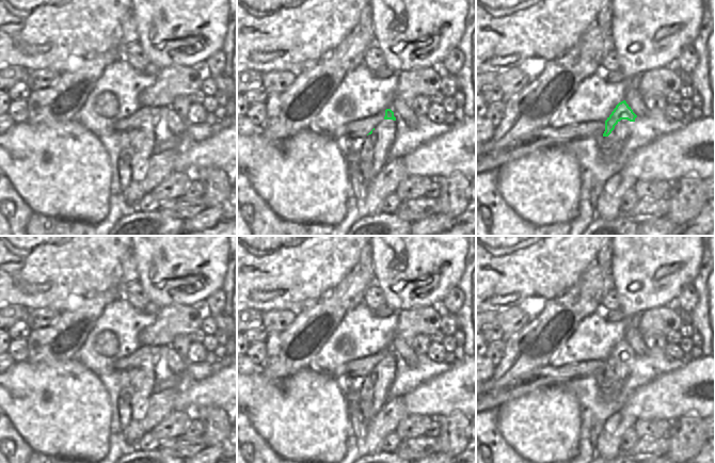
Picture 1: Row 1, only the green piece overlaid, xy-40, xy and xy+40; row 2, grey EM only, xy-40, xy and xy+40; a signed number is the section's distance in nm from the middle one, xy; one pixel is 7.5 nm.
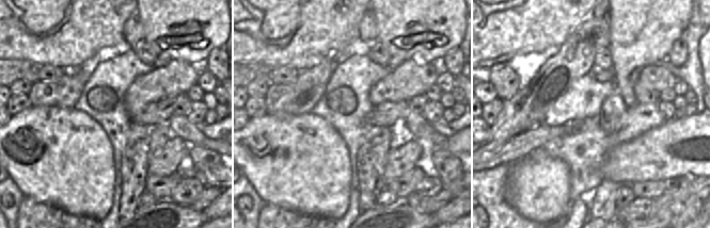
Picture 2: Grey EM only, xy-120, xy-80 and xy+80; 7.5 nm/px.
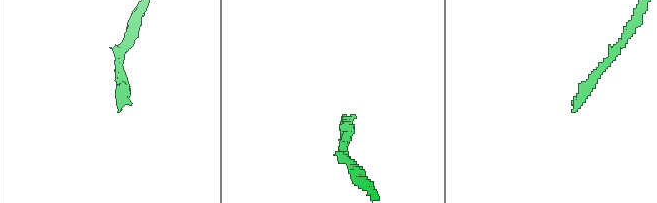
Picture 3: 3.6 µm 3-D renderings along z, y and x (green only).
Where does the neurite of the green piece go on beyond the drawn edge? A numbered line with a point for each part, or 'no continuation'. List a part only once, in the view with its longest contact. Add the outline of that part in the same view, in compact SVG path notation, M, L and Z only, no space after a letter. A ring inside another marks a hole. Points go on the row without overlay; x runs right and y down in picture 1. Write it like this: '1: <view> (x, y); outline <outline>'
1: xy+40 (610, 385); outline M621 358L608 376L595 376L595 379L606 399L615 397L624 385L633 370L635 361Z

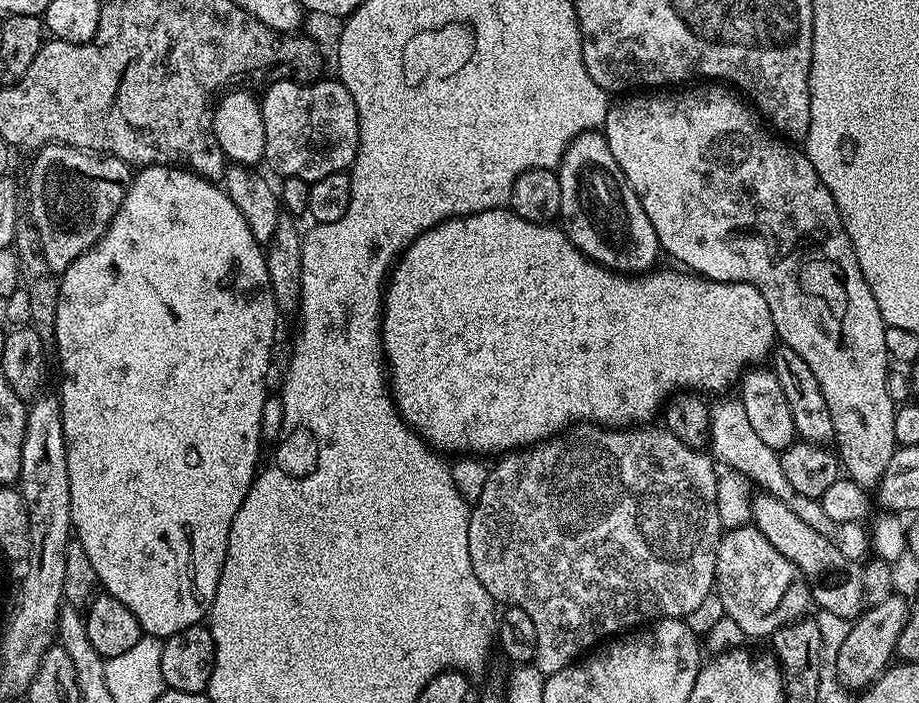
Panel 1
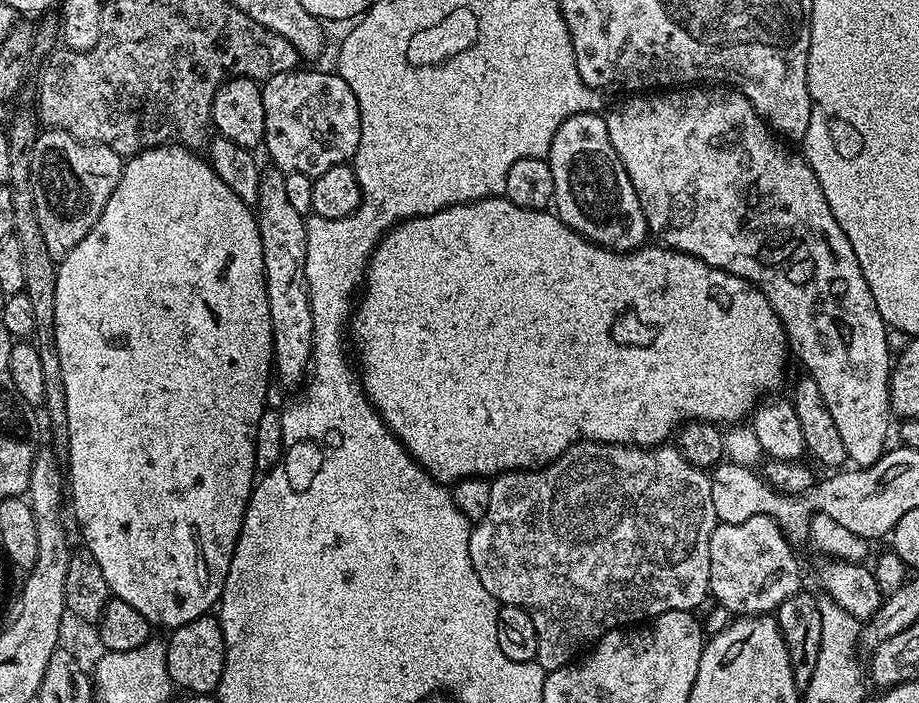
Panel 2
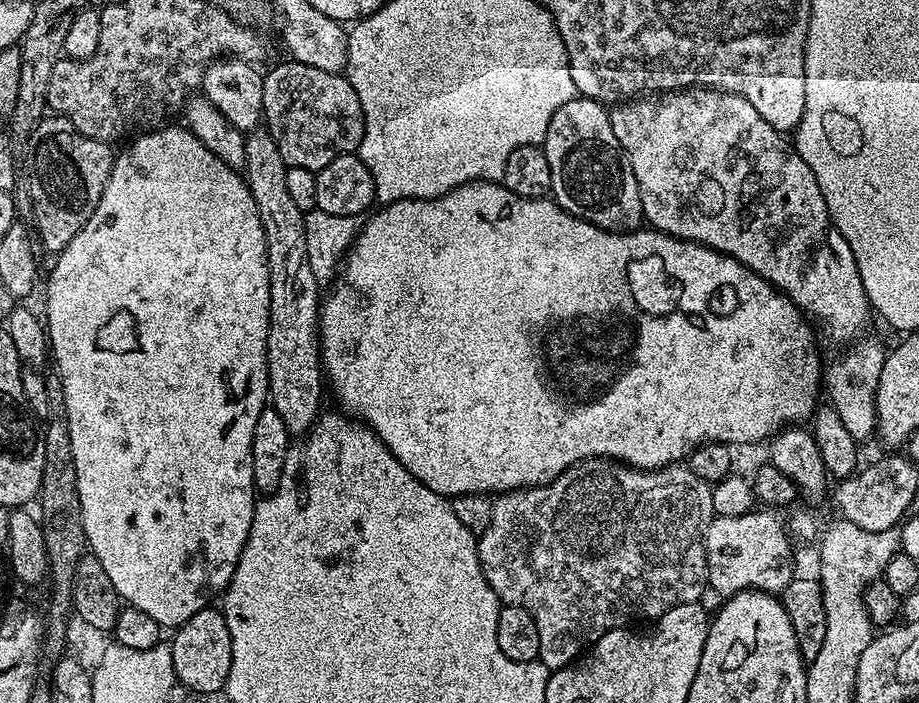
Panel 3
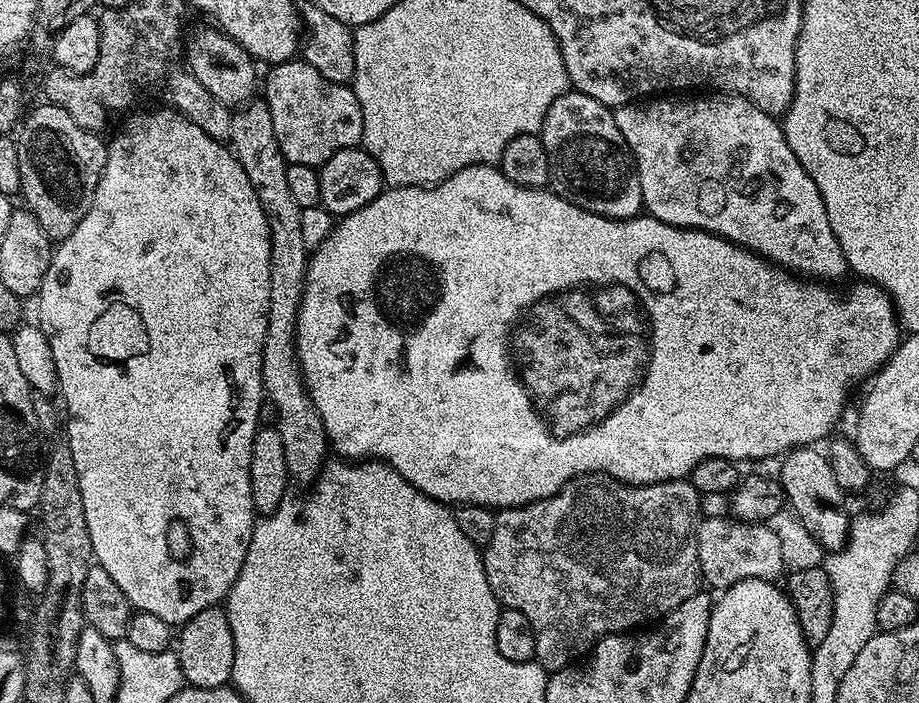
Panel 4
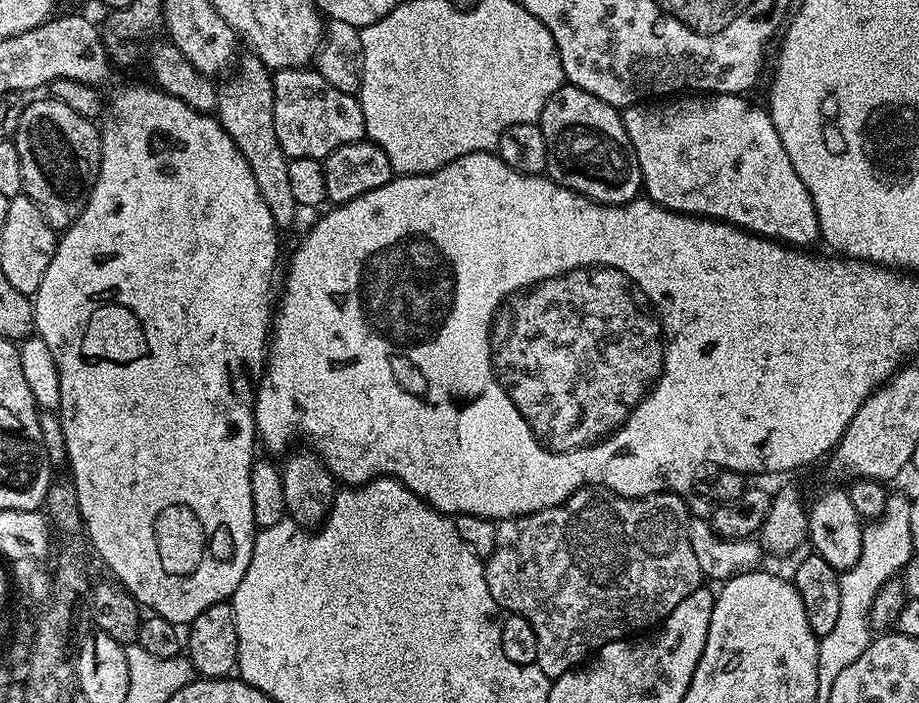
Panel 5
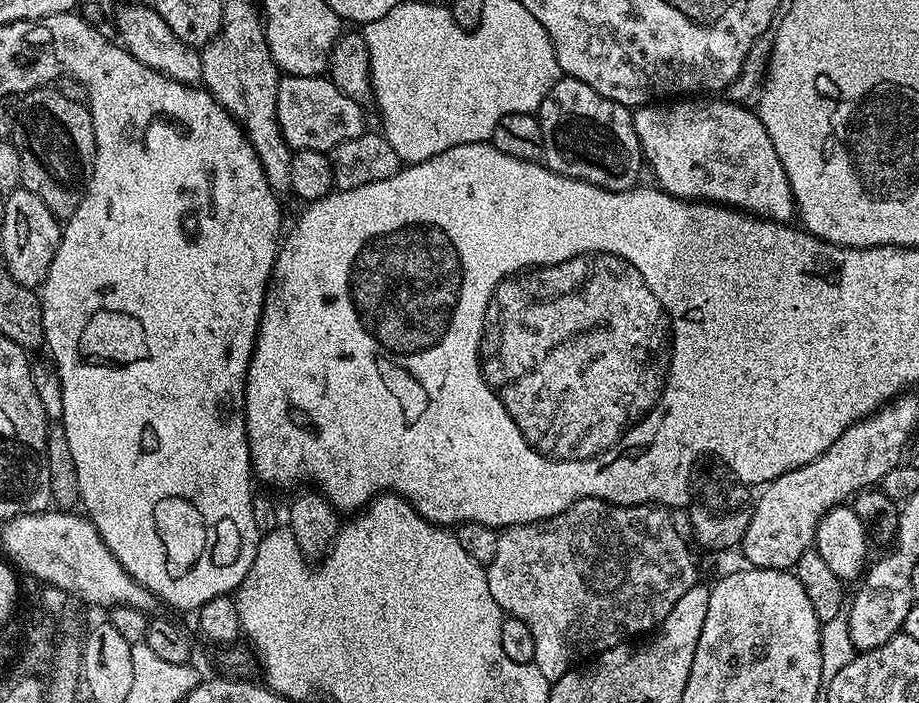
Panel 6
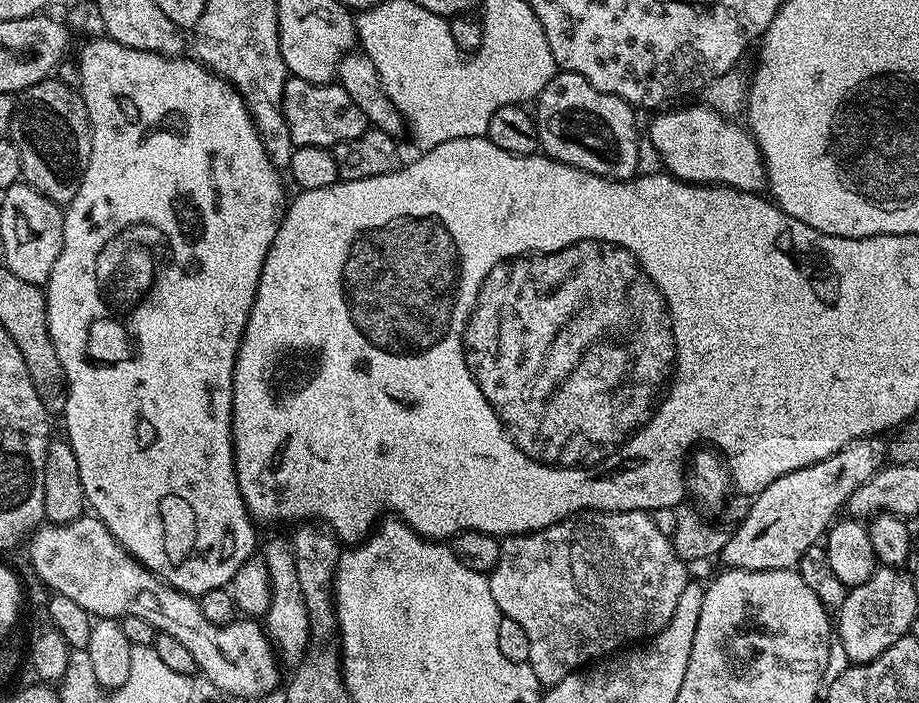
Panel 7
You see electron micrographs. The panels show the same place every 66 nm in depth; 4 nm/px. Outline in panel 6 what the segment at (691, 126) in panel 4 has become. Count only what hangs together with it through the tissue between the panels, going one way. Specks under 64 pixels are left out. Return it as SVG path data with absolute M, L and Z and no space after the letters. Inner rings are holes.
M680 98L675 102L653 102L643 105L632 112L634 130L638 134L640 151L643 152L647 167L652 167L656 175L655 183L664 192L677 196L680 200L694 200L697 202L711 202L714 204L727 204L729 208L738 208L753 216L762 216L769 220L788 222L797 215L796 195L790 190L790 182L786 178L786 170L782 170L782 162L778 158L778 150L774 150L774 142L770 142L770 134L766 134L766 126L762 126L759 115L740 104L731 104L728 100L720 98Z

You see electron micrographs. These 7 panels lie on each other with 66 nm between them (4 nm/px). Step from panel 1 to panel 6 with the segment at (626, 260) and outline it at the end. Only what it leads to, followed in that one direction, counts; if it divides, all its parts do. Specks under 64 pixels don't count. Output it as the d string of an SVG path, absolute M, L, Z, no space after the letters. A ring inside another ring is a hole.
M564 76L542 98L538 119L544 139L542 160L549 170L611 192L637 187L640 164L642 168L645 158L634 130L632 112L625 104L598 94L586 82Z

· · · · · · ·

When pictures appear among the entries, skip them and copy all remaining text precisely.

Picture 1: Row 1, only the green piece overlaid, xy-40, xy and xy+40; row 2, grey EM only, xy-40, xy and xy+40; a signed number is the section's distance in nm from the middle one, xy; one pixel is 7.5 nm.
Picture 2: Grey EM only, xy-120, xy-80 and xy+80; 7.5 nm/px.
Picture 3: 3.6 µm 3-D renderings along z, y and x (green only).
Where does the neurite of the green piece go on beyond the drawn edge? A numbered line with a point for each part, or 'no continuation'. List a part only once, in the view with its longest contact. Add the outline of that part in the same view, in compact SVG path notation, M, L and Z only, no space after a letter. A ring inside another marks a hole. Points go on the row without overlay; x runs right and y down in picture 1. Write it like this: '1: <view> (x, y); outline <outline>'
1: xy+40 (610, 385); outline M621 358L608 376L595 376L595 379L606 399L615 397L624 385L633 370L635 361Z

Panel 1
Panel 2
Panel 3
Panel 4
Panel 5
Panel 6
Panel 7
You see electron micrographs. The panels show the same place every 66 nm in depth; 4 nm/px. Outline in panel 6 what the segment at (691, 126) in panel 4 has become. Count only what hangs together with it through the tissue between the panels, going one way. Specks under 64 pixels are left out. Return it as SVG path data with absolute M, L and Z and no space after the letters. Inner rings are holes.
M680 98L675 102L653 102L643 105L632 112L634 130L638 134L640 151L643 152L647 167L652 167L656 175L655 183L664 192L677 196L680 200L694 200L697 202L711 202L714 204L727 204L729 208L738 208L753 216L762 216L769 220L788 222L797 215L796 195L790 190L790 182L786 178L786 170L782 170L782 162L778 158L778 150L774 150L774 142L770 142L770 134L766 134L766 126L762 126L759 115L740 104L731 104L728 100L720 98Z

You see electron micrographs. These 7 panels lie on each other with 66 nm between them (4 nm/px). Step from panel 1 to panel 6 with the segment at (626, 260) and outline it at the end. Only what it leads to, followed in that one direction, counts; if it divides, all its parts do. Specks under 64 pixels don't count. Output it as the d string of an SVG path, absolute M, L, Z, no space after the letters. A ring inside another ring is a hole.
M564 76L542 98L538 119L544 139L542 160L549 170L611 192L637 187L640 164L642 168L645 158L634 130L632 112L625 104L598 94L586 82Z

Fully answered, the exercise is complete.